* _Problem details_
Leave every picture out and return the rest of the listing verbatim.

* _Data for the task_
====

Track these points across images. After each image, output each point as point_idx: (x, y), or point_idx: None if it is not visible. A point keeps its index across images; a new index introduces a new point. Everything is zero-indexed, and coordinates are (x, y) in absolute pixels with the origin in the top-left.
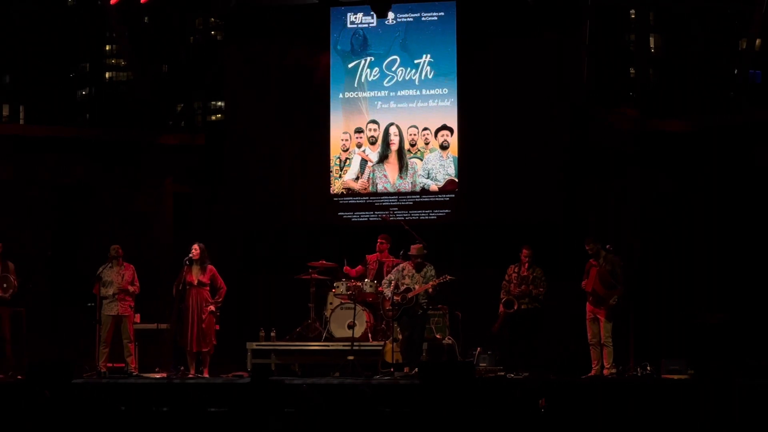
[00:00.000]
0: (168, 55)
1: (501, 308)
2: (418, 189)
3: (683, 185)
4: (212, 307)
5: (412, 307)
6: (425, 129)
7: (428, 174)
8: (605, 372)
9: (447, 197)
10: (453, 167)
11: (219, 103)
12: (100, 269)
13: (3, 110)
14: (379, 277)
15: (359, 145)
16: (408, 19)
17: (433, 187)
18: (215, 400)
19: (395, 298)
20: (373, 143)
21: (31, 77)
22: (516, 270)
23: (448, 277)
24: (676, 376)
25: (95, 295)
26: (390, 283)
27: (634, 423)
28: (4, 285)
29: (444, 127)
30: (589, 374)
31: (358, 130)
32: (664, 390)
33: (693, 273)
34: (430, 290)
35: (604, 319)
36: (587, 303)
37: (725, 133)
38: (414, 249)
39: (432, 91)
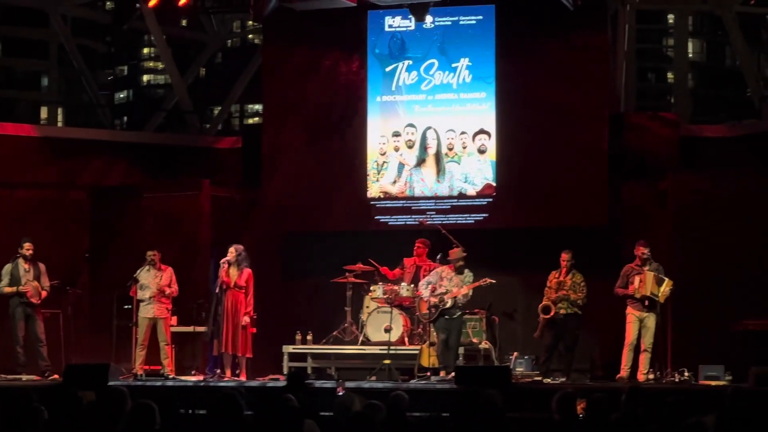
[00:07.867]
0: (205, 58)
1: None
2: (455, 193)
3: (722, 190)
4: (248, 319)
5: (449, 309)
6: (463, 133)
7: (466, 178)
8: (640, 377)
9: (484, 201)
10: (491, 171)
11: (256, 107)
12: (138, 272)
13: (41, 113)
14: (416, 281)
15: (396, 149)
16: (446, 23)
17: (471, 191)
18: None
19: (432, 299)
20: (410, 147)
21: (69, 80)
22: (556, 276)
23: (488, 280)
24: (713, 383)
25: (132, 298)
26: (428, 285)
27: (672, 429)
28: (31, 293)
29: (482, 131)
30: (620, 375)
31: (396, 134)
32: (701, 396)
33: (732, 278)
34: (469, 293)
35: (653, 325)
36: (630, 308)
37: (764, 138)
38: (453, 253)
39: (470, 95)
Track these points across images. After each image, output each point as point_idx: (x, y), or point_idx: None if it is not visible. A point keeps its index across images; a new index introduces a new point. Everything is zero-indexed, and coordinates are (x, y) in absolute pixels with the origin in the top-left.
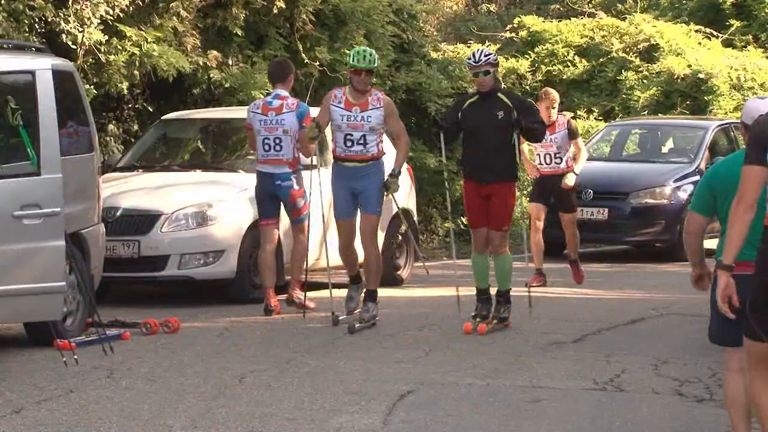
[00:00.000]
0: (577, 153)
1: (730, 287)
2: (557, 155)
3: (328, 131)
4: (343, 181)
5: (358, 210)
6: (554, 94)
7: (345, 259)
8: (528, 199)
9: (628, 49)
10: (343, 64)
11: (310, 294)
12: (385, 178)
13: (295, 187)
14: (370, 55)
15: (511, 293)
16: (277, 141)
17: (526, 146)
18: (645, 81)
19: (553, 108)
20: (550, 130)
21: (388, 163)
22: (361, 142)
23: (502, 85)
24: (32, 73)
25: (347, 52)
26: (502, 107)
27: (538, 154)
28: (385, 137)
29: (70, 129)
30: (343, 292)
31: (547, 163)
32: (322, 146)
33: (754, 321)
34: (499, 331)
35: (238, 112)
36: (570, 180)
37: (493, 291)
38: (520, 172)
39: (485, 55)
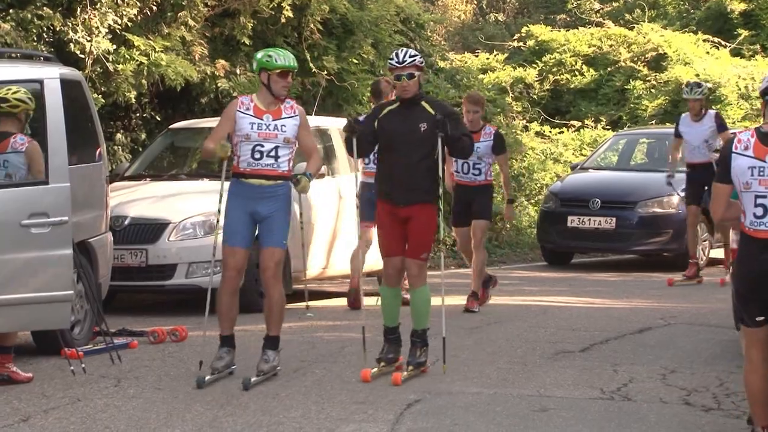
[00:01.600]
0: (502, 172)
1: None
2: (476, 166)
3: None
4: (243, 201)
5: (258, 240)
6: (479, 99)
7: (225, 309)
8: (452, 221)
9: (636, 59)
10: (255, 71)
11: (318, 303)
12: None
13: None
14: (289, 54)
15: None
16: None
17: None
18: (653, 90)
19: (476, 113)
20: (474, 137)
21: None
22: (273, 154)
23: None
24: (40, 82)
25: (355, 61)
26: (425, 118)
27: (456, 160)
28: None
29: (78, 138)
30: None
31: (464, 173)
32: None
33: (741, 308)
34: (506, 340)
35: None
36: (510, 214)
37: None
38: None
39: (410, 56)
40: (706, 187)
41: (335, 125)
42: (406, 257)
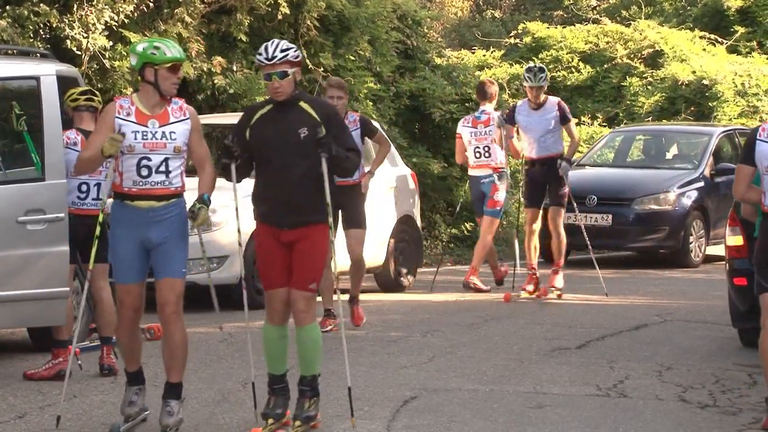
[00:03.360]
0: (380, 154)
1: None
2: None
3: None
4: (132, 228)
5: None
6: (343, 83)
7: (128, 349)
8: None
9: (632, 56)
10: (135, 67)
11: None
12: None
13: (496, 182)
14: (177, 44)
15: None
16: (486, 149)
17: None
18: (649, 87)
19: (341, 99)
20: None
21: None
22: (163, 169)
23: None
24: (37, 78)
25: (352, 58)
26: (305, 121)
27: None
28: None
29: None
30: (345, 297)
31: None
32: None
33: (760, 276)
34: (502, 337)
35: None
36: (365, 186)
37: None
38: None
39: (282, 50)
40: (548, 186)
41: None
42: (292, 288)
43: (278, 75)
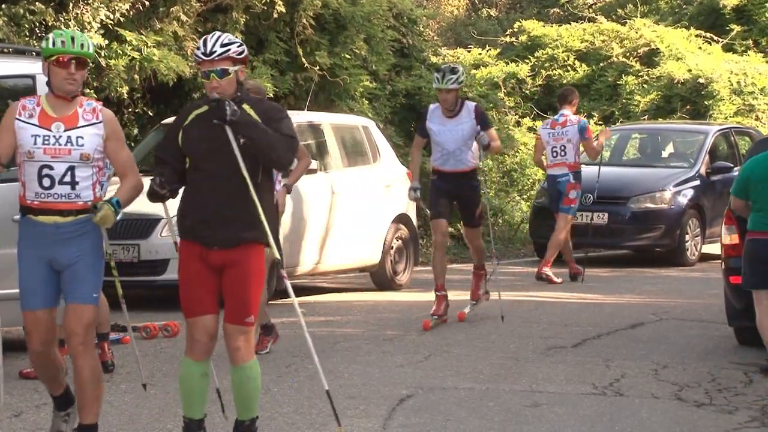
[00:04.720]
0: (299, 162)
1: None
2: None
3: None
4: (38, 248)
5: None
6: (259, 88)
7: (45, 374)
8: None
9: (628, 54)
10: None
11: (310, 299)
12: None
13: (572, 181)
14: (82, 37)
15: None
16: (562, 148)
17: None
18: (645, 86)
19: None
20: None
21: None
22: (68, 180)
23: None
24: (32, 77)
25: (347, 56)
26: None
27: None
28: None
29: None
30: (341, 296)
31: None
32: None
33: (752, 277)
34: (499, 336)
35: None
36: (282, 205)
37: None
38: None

====

* _Your solution_
Track these points across images. After each image, output each point as point_idx: (x, y), or point_idx: None if it is not visible. A point keeps its index across images; a new index introduces a new point. Everything is zero-indexed, and coordinates are (x, y) in absolute pixels with the origin in the top-left.
[00:00.000]
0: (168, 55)
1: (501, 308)
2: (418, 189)
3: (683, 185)
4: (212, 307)
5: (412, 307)
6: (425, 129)
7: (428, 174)
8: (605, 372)
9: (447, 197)
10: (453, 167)
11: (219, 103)
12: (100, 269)
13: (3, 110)
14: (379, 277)
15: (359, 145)
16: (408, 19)
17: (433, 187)
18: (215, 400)
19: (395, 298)
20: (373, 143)
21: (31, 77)
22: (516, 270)
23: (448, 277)
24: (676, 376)
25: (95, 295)
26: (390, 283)
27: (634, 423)
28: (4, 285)
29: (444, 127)
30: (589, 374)
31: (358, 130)
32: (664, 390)
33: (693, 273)
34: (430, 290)
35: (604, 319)
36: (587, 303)
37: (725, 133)
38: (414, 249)
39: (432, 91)
[00:07.867]
0: (205, 58)
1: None
2: (455, 193)
3: (722, 190)
4: (248, 319)
5: (449, 309)
6: (463, 133)
7: (466, 178)
8: (640, 377)
9: (484, 201)
10: (491, 171)
11: (256, 107)
12: (138, 272)
13: (41, 113)
14: (416, 281)
15: (396, 149)
16: (446, 23)
17: (471, 191)
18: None
19: (432, 299)
20: (410, 147)
21: (69, 80)
22: (556, 276)
23: (488, 280)
24: (713, 383)
25: (132, 298)
26: (428, 285)
27: (672, 429)
28: (31, 293)
29: (482, 131)
30: (620, 375)
31: (396, 134)
32: (701, 396)
33: (732, 278)
34: (469, 293)
35: (653, 325)
36: (630, 308)
37: (764, 138)
38: (453, 253)
39: (470, 95)
Track these points across images. After each image, output each point as point_idx: (x, y), or point_idx: None if it is not visible. A point keeps its index across images; a new index introduces a new point. Everything is zero-indexed, and coordinates are (x, y) in absolute pixels with the origin in the top-left.
[00:00.000]
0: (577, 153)
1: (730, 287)
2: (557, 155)
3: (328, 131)
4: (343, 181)
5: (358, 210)
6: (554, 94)
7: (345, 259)
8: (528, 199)
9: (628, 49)
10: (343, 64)
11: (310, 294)
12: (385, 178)
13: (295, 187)
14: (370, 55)
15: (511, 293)
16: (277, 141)
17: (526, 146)
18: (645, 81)
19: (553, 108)
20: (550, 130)
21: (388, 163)
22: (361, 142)
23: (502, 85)
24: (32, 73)
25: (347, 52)
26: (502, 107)
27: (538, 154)
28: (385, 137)
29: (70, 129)
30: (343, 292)
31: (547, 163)
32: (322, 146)
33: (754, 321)
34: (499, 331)
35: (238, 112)
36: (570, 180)
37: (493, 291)
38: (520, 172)
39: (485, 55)
[00:01.600]
0: (502, 172)
1: None
2: (476, 166)
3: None
4: (243, 201)
5: (258, 240)
6: (479, 99)
7: (225, 309)
8: (452, 221)
9: (636, 59)
10: (255, 71)
11: (318, 303)
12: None
13: None
14: (289, 54)
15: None
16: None
17: None
18: (653, 90)
19: (476, 113)
20: (474, 137)
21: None
22: (273, 154)
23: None
24: (40, 82)
25: (355, 61)
26: (425, 118)
27: (456, 160)
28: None
29: (78, 138)
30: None
31: (464, 173)
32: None
33: (741, 308)
34: (506, 340)
35: None
36: (510, 214)
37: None
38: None
39: (410, 56)
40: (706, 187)
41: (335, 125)
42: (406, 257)
[00:03.360]
0: (380, 154)
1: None
2: None
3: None
4: (132, 228)
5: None
6: (343, 83)
7: (128, 349)
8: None
9: (632, 56)
10: (135, 67)
11: None
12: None
13: (496, 182)
14: (177, 44)
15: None
16: (486, 149)
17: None
18: (649, 87)
19: (341, 99)
20: None
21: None
22: (163, 169)
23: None
24: (37, 78)
25: (352, 58)
26: (305, 121)
27: None
28: None
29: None
30: (345, 297)
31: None
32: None
33: (760, 276)
34: (502, 337)
35: None
36: (365, 186)
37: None
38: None
39: (282, 50)
40: (548, 186)
41: None
42: (292, 288)
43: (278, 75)
[00:04.720]
0: (299, 162)
1: None
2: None
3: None
4: (38, 248)
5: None
6: (259, 88)
7: (45, 374)
8: None
9: (628, 54)
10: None
11: (310, 299)
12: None
13: (572, 181)
14: (82, 37)
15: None
16: (562, 148)
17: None
18: (645, 86)
19: None
20: None
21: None
22: (68, 180)
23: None
24: (32, 77)
25: (347, 56)
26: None
27: None
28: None
29: None
30: (341, 296)
31: None
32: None
33: (752, 277)
34: (499, 336)
35: None
36: (282, 205)
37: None
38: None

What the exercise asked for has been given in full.